Ask anyone at the Harrison County Schools office or the high school where she works, they will first tell you what an incredible cook Carol Sue Bennett is. Dora Stutler, Harrison County Superintendent of Schools, remarks that “she makes great dips.”
“Sue is one of the best cooks,” says Ronald Keener II, principal of South Harrison High School, “She feeds the students and she feeds the staff.”
The same ingredient that Bennett puts in her famous peanut butter balls, stuffed peppers, and her dips is the same thing that she has shared as a special education aide for 49 years – love of her students, colleagues, and her job.
Bennett, in her 80th year, applied for a position with the school system in the last year of Richard Nixon’s presidency. She had worked for Billy Allman, a local television repairman, then “I put in an application at Lost Creek Elementary School. I talked to Mr. Coffindaffer.” A week after she started work, the school system officially hired her.
She started out in the elementary school and worked 16 years, then moved to the middle school. The last 26 years, Bennett has worked at South Harrison. She also won service personnel of the year for Harrison County for 2023.

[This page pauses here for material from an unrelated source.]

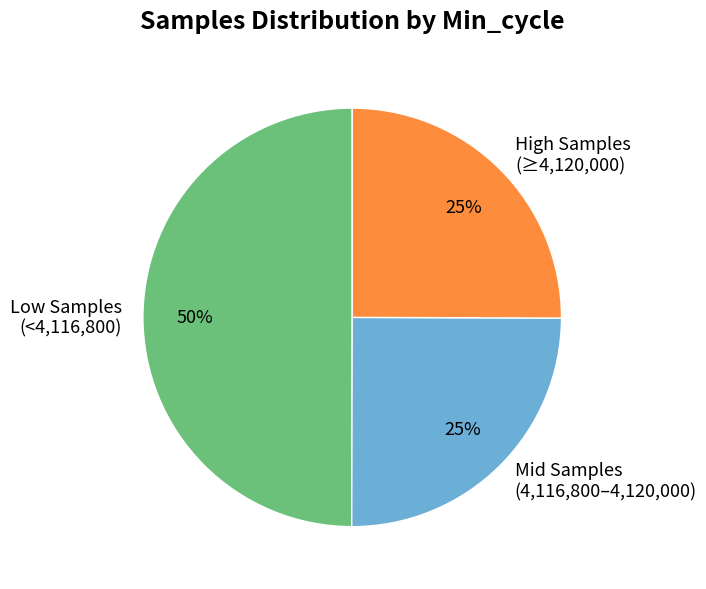

To the nearest percent, what is the difference between the Low Samples (<4,116,800) and High Samples (≥4,120,000) slice percentages?

25%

Governor Jim Justice has marked September 22 as a fitting time to honor student service personnel with an official day. In his proclamation released this year, Justice stated that “these dedicated individuals serve the children of West Virginia in our public education system and have an important role.”
Stutler, a former principal, agrees that service personnel like Bennett are “the glue that keeps it all running.” She described them as “the first line. Students interact with them first and tell them things we need to know.”
Her lengthy tenure of service gives her unique insight into the students and their families. Bennett has served as an archivist of school materials over the decades while also seeing and knowing family members as students for generations. Keener described how “she had a student who lost his father recently. She found pictures of his father back when he was in high school.” Sharing those pictures with him helped.
As an aide, Bennett does much to help students with special needs. She escorts students between classes, assists teachers within class, and do whatever it takes to help students to succeed. Bennett also greets visitors, helps in the office, and serves on bus duty.
Never one to rest on her education and experience, Bennett has taken 40 continuing education hours over the past three years, including first aid recertification, discipline and de-escalation training, and more, indicating she has no plans to retire anytime soon. “I’d rather be on the move than sitting there!” she exclaimed.
Keener emphasized that Bennett always “goes above and beyond.” She described how she instructed the children to scrape leftover food off of their trays into the garbage instead of “banging them on the side.” The next day, those students who followed her instructions received a peanut butter ball. Bennett gave this as an example of “meeting them halfway without overstepping boundaries.”
Another time, Bennett found herself with a group of “special ed kids who didn’t want to get up.” She described how “I did handstands and cartwheels, then said ‘If Miss Sue can do that, you can too!’” Bennett succeeded in getting them moving and called that one of the highlights of her long career.”
One of the great gifts that Bennett shares comes from her values, which some might consider as more at home with an older generation. She said that when Mr. Keener first came to the school as principal, that students often wore both ball caps and “hoodies.”
Both Keener and Bennett saw such behavior as disrespectful to the school, the staff, and the students themselves and worked to end the practice. “Since Mr. Keener’s been here,” she shared approvingly, “there has been a lot more respect.”
Bennett added “if you don’t have respect, you don’t have much. Once you have that in place, you get more learning. Maybe they don’t get it at home, but they have that here.” She also said “the majority are good.”
Her father’s passion for gardening helped to germinate in Bennett a love of farming, which led her to work with the agriculture instructors at South Harrison. She praised how the program, which she and Keener both acknowledged is “one of the best in the state,” not only taught how to grow food with modern techniques while also instructing the business side of agriculture.
But true to her reputation of always going beyond, she also dove into the hands-on aspects of other classes. “I learned how to run cutting torches. I welded. We made seats, picnic tables for the park.” She also helped with woodworking.
Much has changed with education and family dynamics since she started her service with the school system. The old “nuclear family” with a single breadwinner has long since become a rarity. “I just think parents are so busy working. It takes two and they don’t work with kids as much.”
Bennett also commented on the rising number of grandparents and other family members besides parents raising children. She said that “the kids are so up on everything that grandma and grandpa don’t know about.”
Children raised in dysfunctional environments have also exploded over the decades, She shared that on home visits, “some of the situations you see are so bad, you know where they are coming from,” then added “even for new teachers, if they realize where kids are coming from, it makes it easier to teach.”
Bennett’s impact over generations has reached an entire community. She described how at the recent festival in Lost Creek, former students would excitedly come up and greet her. “I enjoy seeing them,” she said, “they still come up and hug me.”